____ Data records
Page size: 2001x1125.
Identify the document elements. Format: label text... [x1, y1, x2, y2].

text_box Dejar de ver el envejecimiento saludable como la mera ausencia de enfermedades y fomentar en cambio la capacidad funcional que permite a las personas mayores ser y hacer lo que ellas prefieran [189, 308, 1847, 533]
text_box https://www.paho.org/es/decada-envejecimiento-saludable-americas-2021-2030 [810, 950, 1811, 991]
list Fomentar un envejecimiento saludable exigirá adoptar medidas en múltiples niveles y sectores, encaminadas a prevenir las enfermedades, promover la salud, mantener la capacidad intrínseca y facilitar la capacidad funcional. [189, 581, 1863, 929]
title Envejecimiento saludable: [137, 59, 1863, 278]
________
____ Data records
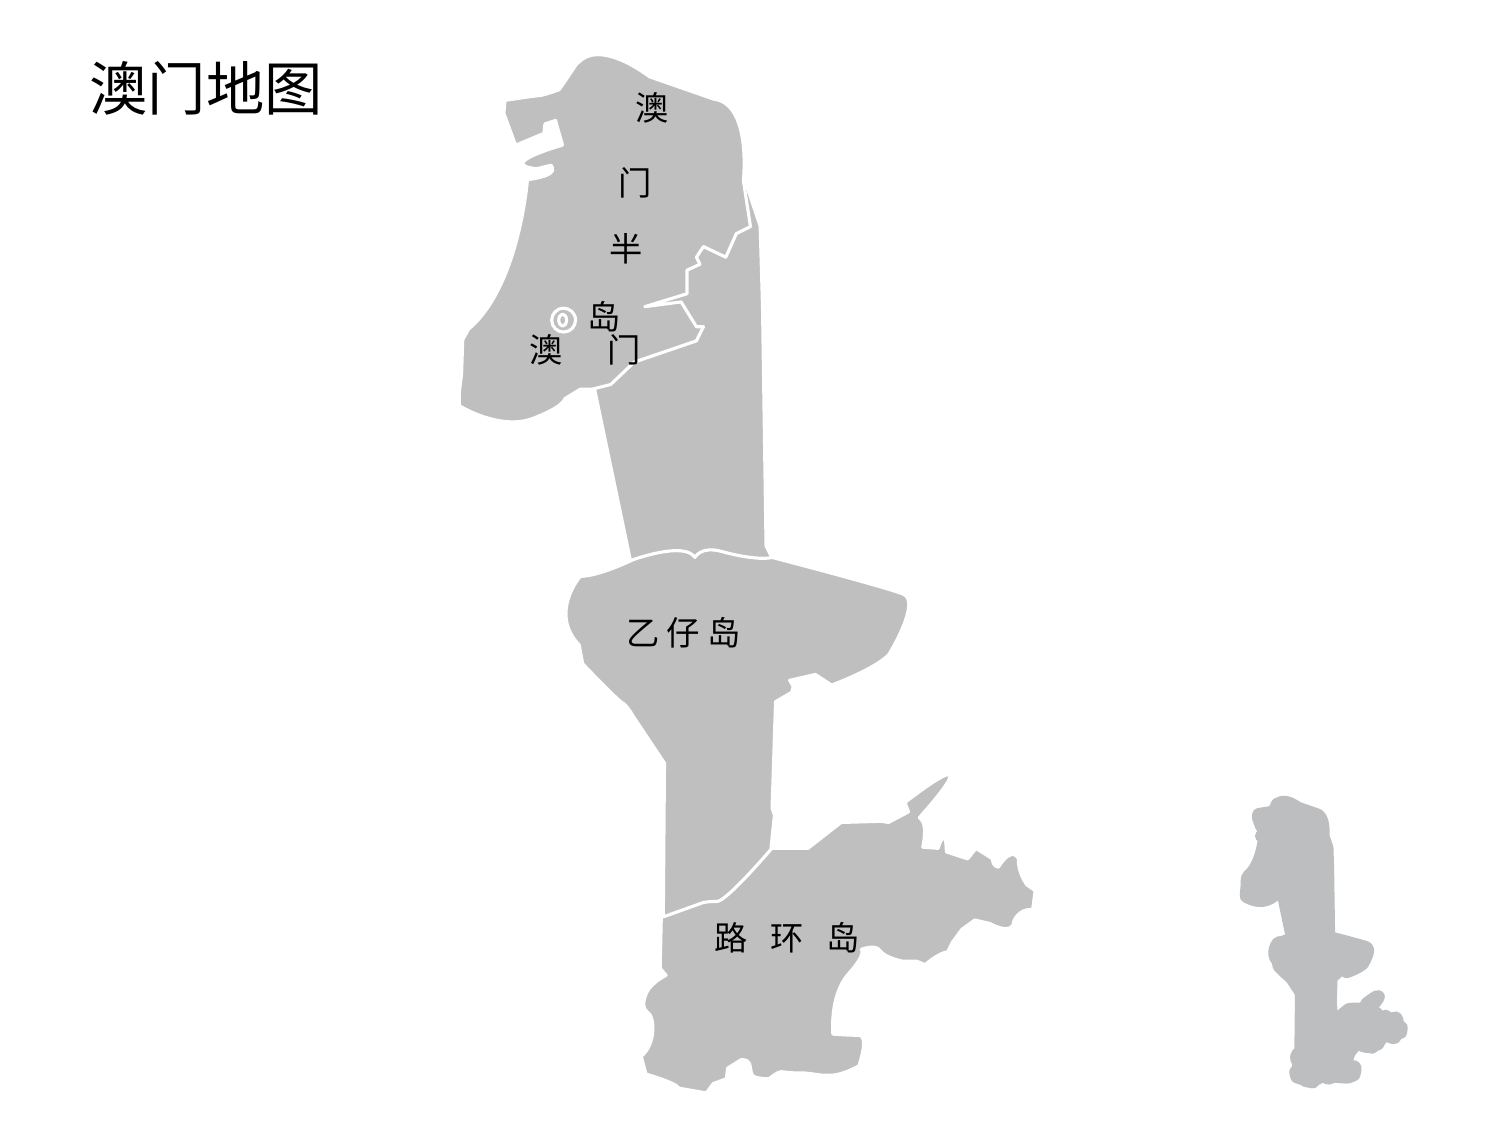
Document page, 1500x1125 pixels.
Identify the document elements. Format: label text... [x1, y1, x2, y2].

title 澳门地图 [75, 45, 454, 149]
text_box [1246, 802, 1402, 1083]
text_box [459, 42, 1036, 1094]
________
For this exercise, output exactly the lines above from the line with "Document page, 1500x1125 pixels." to the line with "text_box [459, 42, 1036, 1094]", counting both, and leave out the rest.

## Answer box
Document page, 1500x1125 pixels.
Identify the document elements. Format: label text... [x1, y1, x2, y2].

title 澳门地图 [75, 45, 454, 149]
text_box [1246, 802, 1402, 1083]
text_box [459, 42, 1036, 1094]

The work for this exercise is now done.